THE PROBLEM:
The expected answer is a copy of every line in the listing that has the word "nose".

EXCERPTED RECORDS:
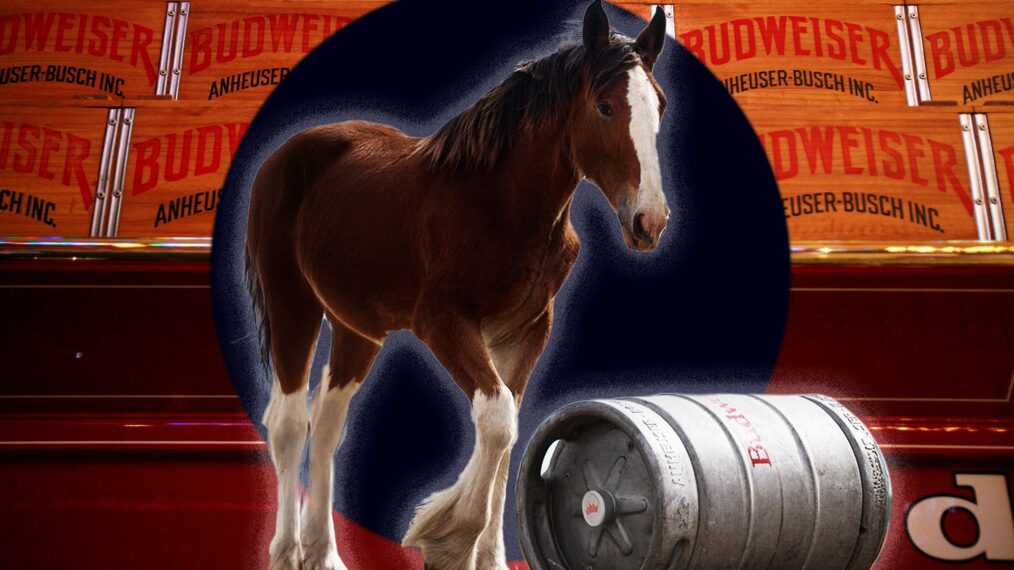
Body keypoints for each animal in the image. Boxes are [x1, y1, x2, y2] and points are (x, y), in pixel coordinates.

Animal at [247, 2, 665, 563]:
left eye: (659, 104)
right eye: (604, 107)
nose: (649, 220)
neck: (499, 204)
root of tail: (282, 156)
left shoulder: (525, 333)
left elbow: (510, 432)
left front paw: (484, 556)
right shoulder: (443, 323)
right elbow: (497, 417)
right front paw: (449, 536)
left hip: (357, 327)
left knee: (329, 421)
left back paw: (325, 555)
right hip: (291, 301)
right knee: (291, 423)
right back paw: (288, 551)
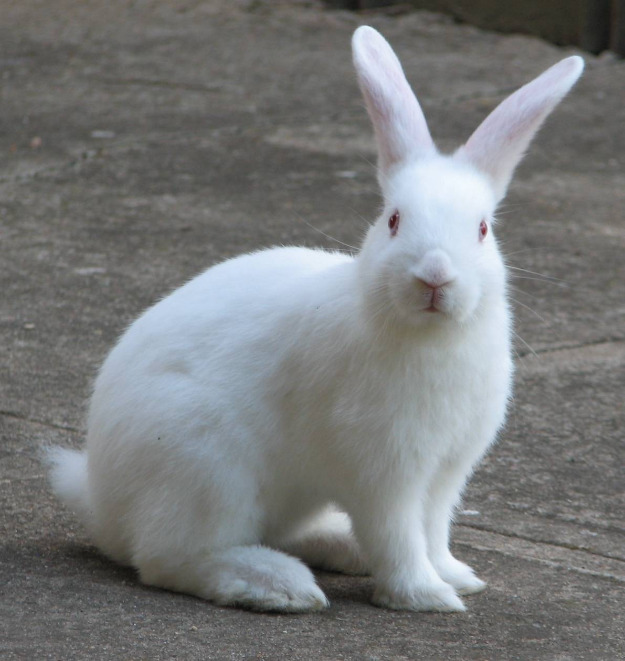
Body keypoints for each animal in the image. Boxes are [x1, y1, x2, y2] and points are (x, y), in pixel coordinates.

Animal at [46, 28, 584, 612]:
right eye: (393, 220)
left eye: (483, 229)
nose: (435, 277)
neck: (429, 337)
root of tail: (100, 499)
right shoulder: (384, 470)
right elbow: (398, 534)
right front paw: (425, 596)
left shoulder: (445, 470)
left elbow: (433, 527)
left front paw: (455, 576)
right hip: (206, 469)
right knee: (169, 559)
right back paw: (280, 584)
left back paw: (338, 548)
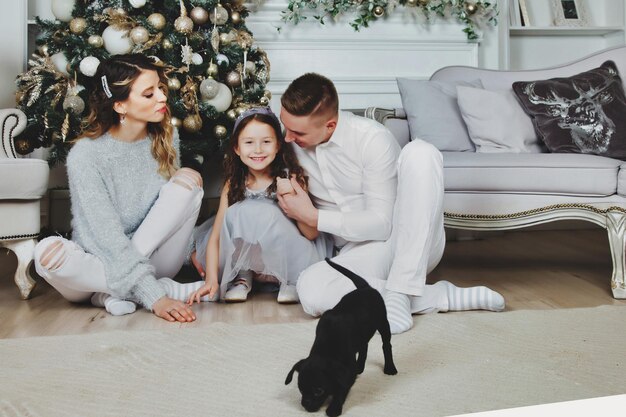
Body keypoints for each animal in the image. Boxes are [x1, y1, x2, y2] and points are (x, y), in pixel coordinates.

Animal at [286, 256, 398, 416]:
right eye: (301, 389)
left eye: (319, 391)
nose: (306, 405)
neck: (326, 348)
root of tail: (365, 287)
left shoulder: (347, 372)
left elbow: (341, 388)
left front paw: (333, 408)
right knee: (364, 346)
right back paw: (360, 367)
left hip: (383, 322)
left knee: (386, 345)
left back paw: (389, 367)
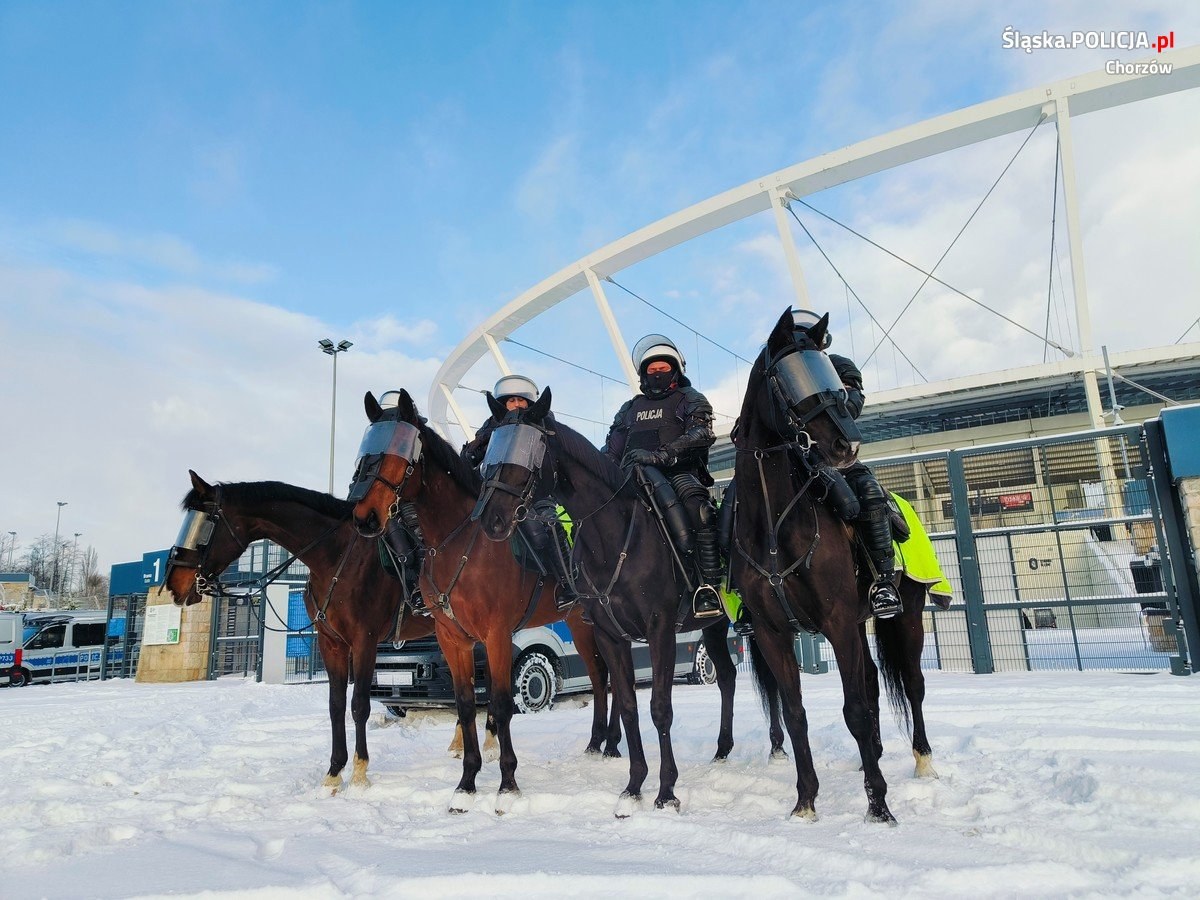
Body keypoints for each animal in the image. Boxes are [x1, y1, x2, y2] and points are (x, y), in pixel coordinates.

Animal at [164, 475, 434, 792]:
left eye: (204, 524)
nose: (173, 584)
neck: (337, 556)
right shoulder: (331, 644)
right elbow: (335, 705)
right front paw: (334, 772)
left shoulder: (364, 641)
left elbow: (359, 705)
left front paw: (359, 772)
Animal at [350, 388, 619, 816]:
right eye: (366, 450)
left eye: (400, 453)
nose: (363, 515)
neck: (458, 542)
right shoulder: (453, 639)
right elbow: (464, 706)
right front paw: (467, 783)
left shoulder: (497, 636)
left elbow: (502, 703)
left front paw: (507, 784)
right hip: (580, 624)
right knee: (598, 677)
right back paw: (598, 743)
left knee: (605, 678)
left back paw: (609, 745)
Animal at [472, 386, 744, 816]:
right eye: (491, 449)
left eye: (530, 452)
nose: (491, 519)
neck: (614, 535)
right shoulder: (610, 636)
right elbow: (629, 705)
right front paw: (633, 787)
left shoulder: (660, 630)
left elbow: (660, 708)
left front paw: (667, 792)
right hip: (713, 628)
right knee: (730, 677)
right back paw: (722, 749)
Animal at [724, 309, 931, 825]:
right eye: (789, 377)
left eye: (833, 379)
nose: (847, 445)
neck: (775, 520)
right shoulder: (774, 633)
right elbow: (796, 713)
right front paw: (805, 800)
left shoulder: (836, 623)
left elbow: (853, 709)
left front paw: (878, 804)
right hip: (860, 624)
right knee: (875, 685)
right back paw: (873, 754)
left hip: (905, 619)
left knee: (912, 685)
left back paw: (923, 761)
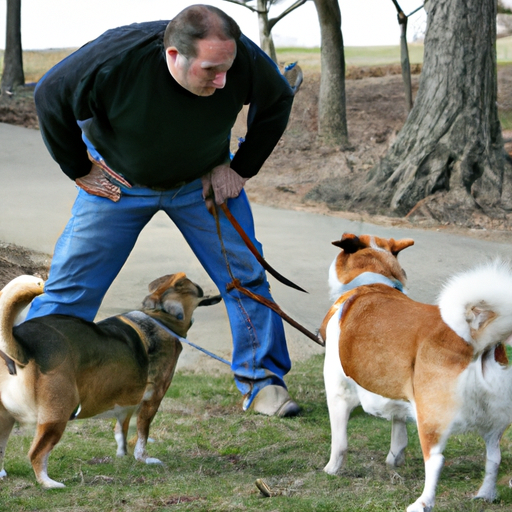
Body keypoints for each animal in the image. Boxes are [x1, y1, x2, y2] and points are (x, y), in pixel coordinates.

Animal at [0, 272, 219, 488]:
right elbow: (142, 435)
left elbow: (121, 429)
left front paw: (122, 454)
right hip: (57, 414)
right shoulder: (152, 400)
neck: (160, 317)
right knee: (36, 453)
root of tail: (21, 346)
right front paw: (144, 459)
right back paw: (49, 483)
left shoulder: (126, 403)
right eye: (197, 288)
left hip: (6, 419)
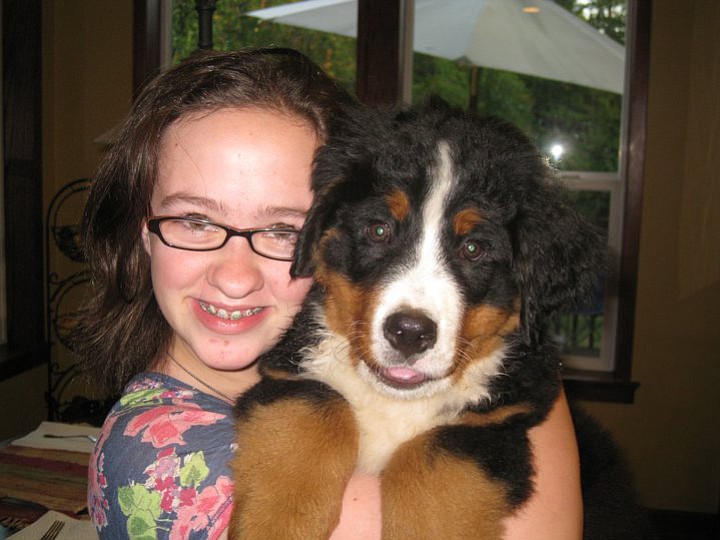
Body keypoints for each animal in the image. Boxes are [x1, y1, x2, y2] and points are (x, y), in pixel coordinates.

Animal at [229, 101, 648, 540]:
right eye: (379, 230)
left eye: (474, 248)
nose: (409, 333)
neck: (395, 403)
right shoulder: (289, 375)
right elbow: (318, 405)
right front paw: (276, 525)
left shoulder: (494, 427)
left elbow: (432, 461)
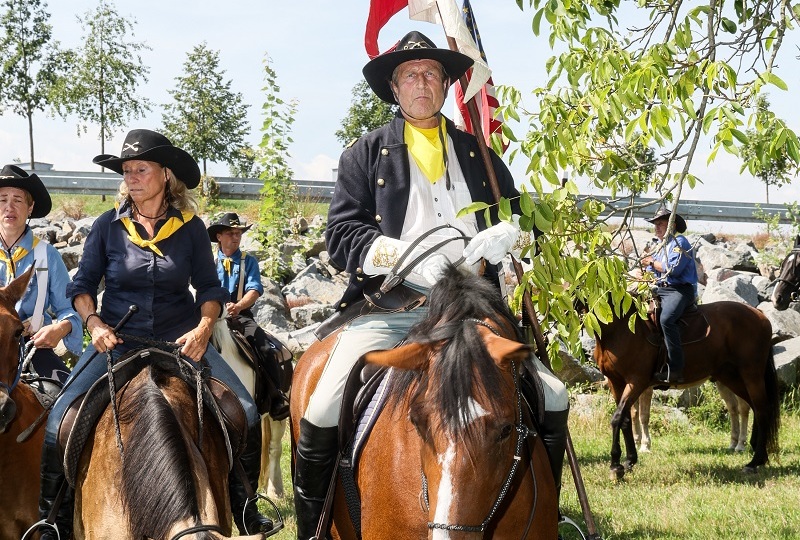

EXPECTED ANSWER:
nose: (649, 220)
nose: (435, 277)
nose: (306, 405)
nose: (173, 584)
nose: (363, 515)
nose: (491, 519)
nose: (847, 445)
nose: (409, 333)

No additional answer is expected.